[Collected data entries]
• • • •

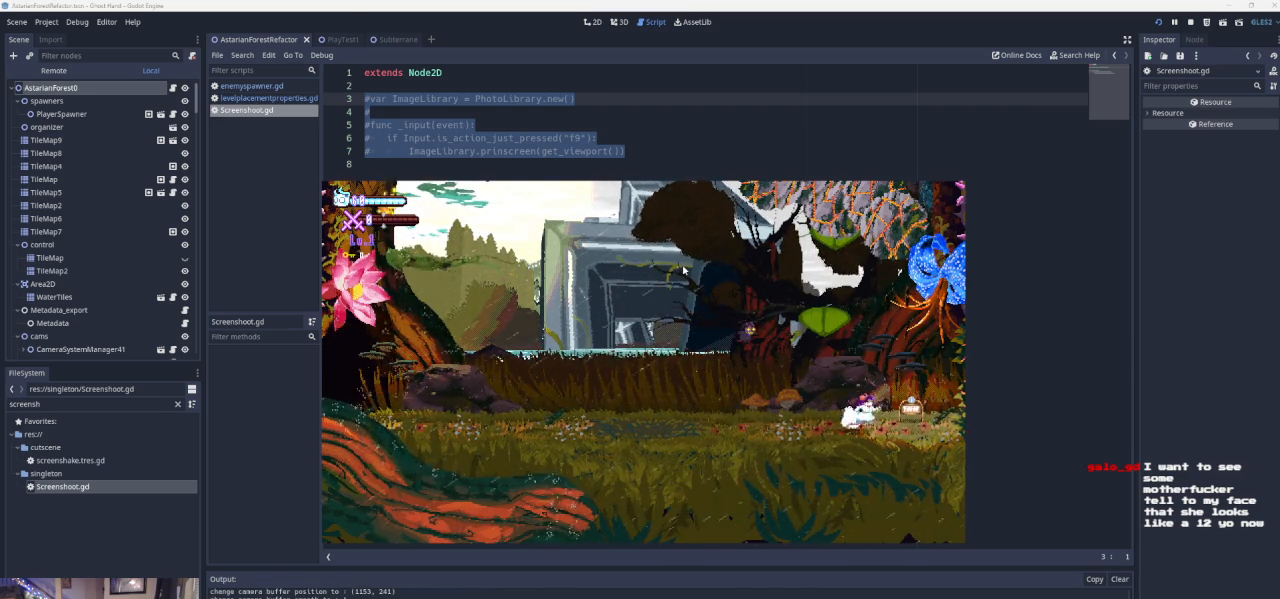
{"buttons": ["CROSS", "SQUARE"], "left_stick": "right", "events": [[267, "CROSS", "down"], [333, "SQUARE", "down"]]}
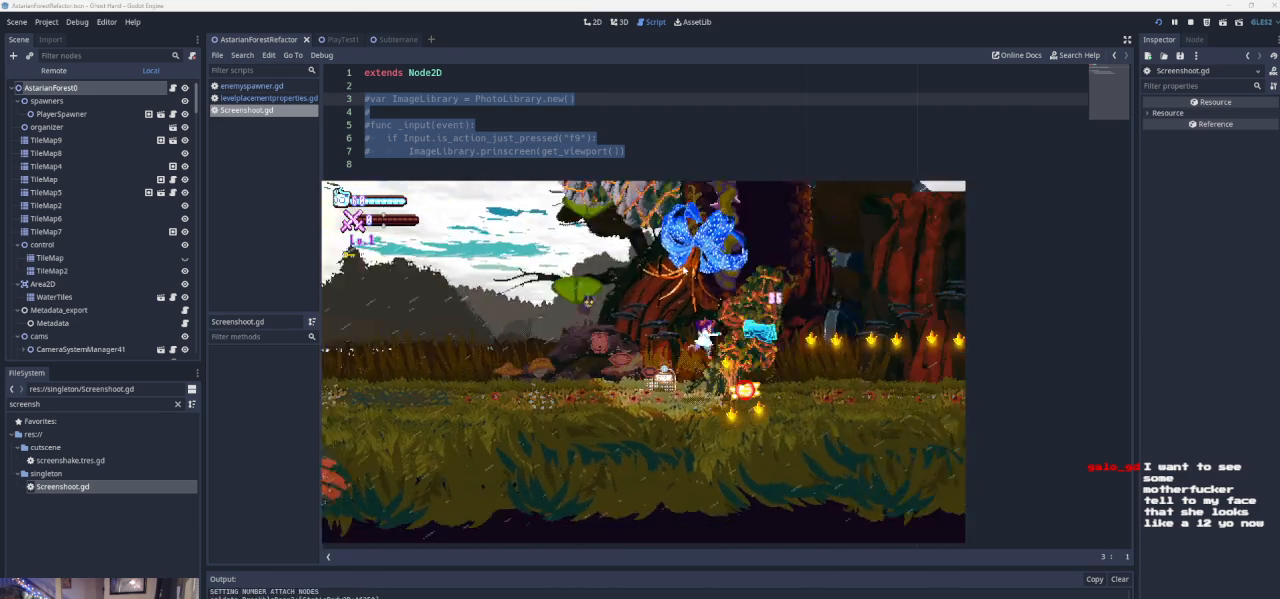
{"buttons": [], "left_stick": "right", "events": [[67, "CROSS", "up"], [67, "SQUARE", "up"], [367, "left_stick", "center"], [467, "left_stick", "right"]]}
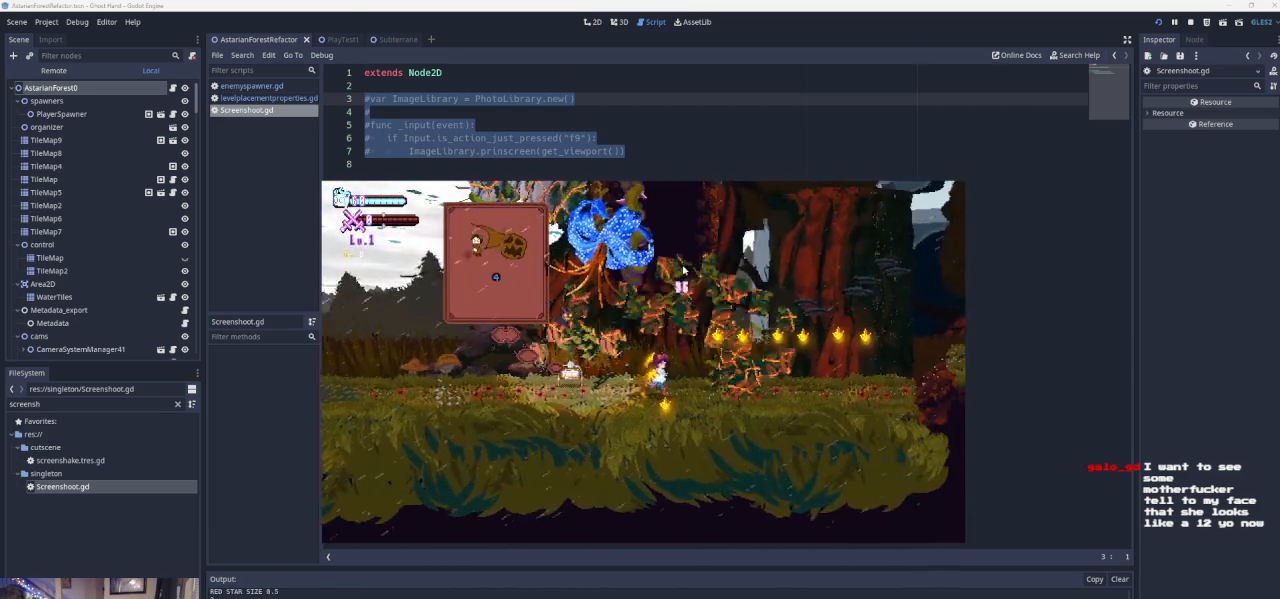
{"buttons": [], "left_stick": "right", "events": []}
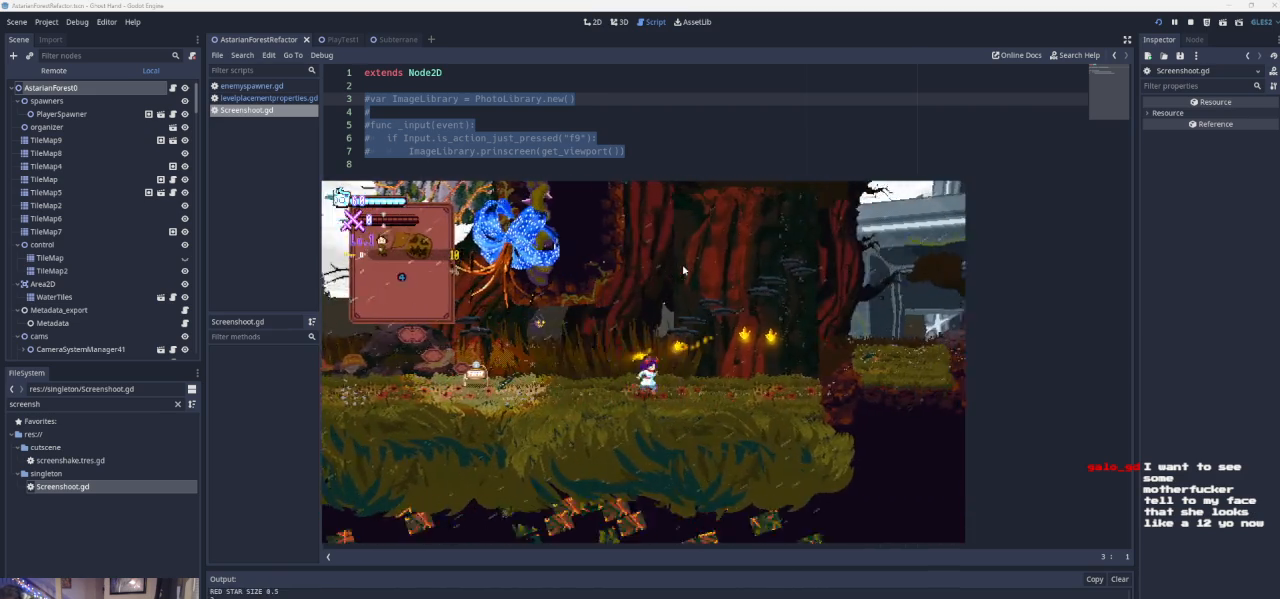
{"buttons": [], "left_stick": "right", "events": []}
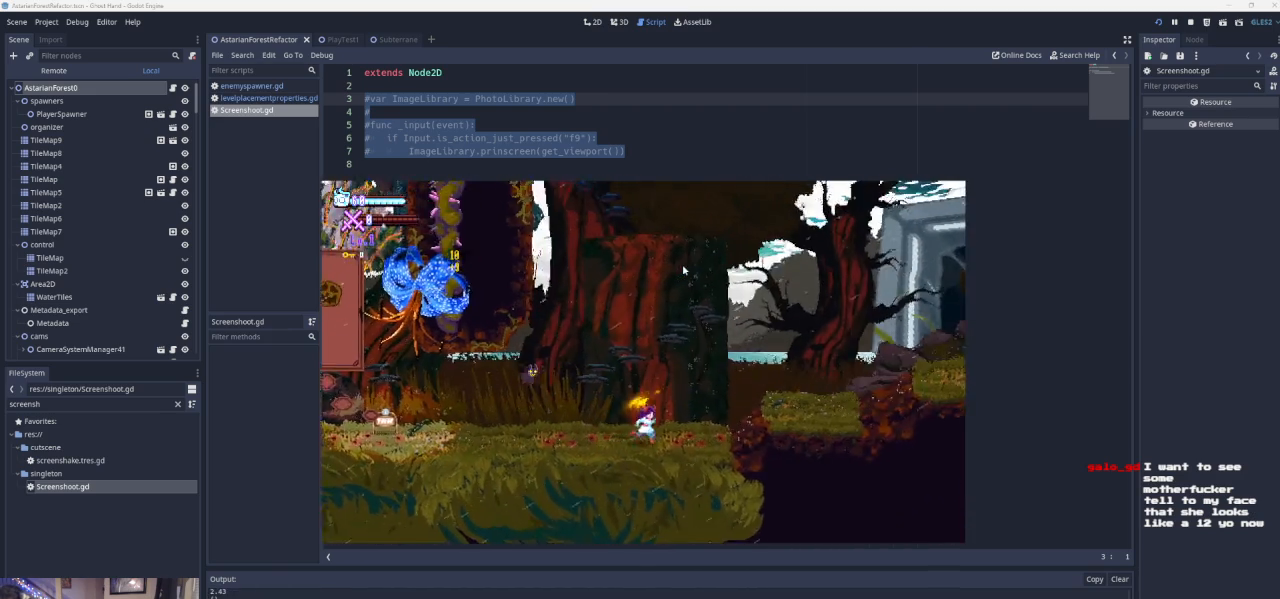
{"buttons": [], "left_stick": "right", "events": [[67, "CROSS", "down"], [400, "CROSS", "up"]]}
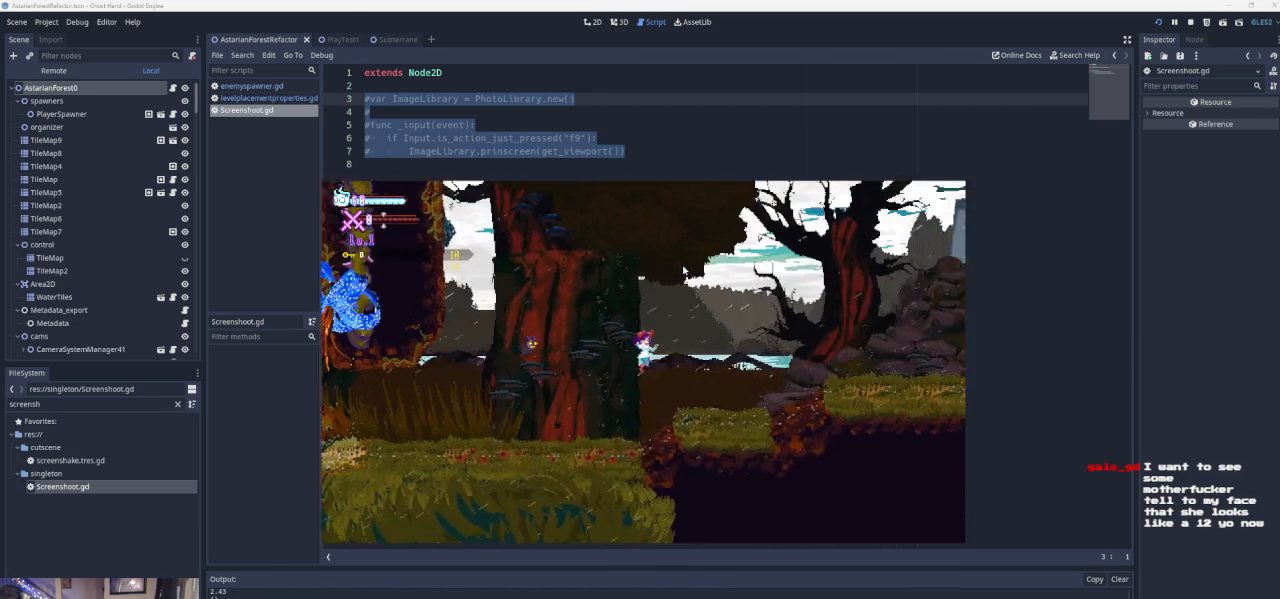
{"buttons": ["CROSS"], "left_stick": "right", "events": [[500, "CROSS", "down"]]}
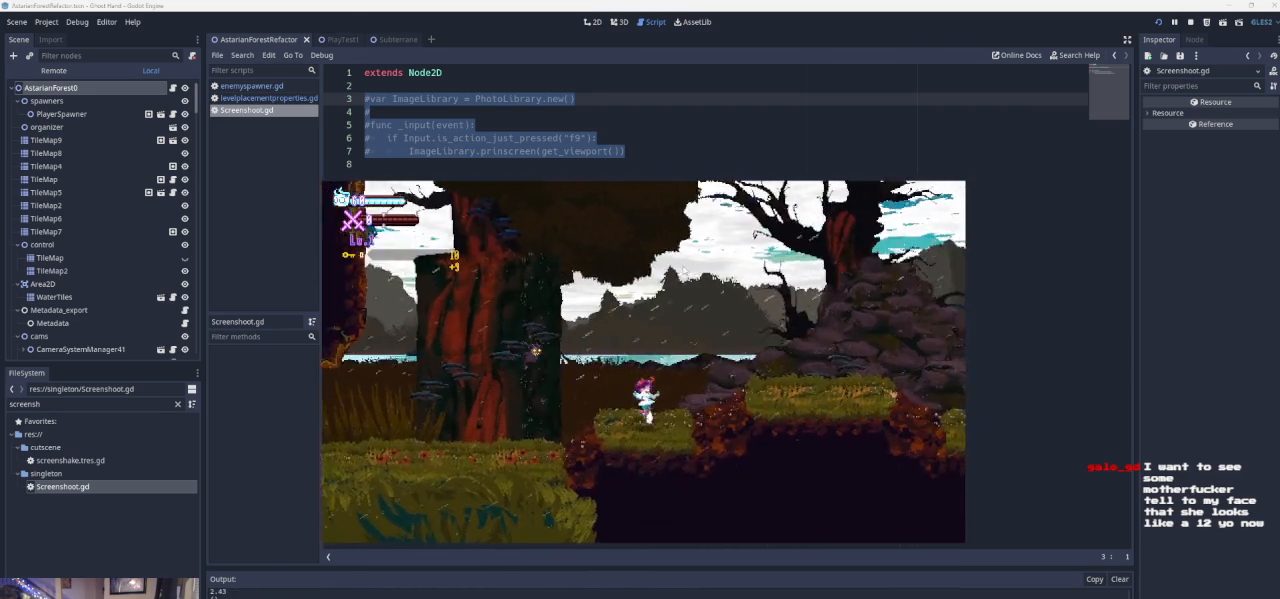
{"buttons": ["CROSS"], "left_stick": "right", "events": [[300, "CROSS", "up"], [433, "CROSS", "down"]]}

• • • •

What you are asked to do:
Please give the number of lines in the entries above that hold "SQUARE", with no other text.

Exercise response:
2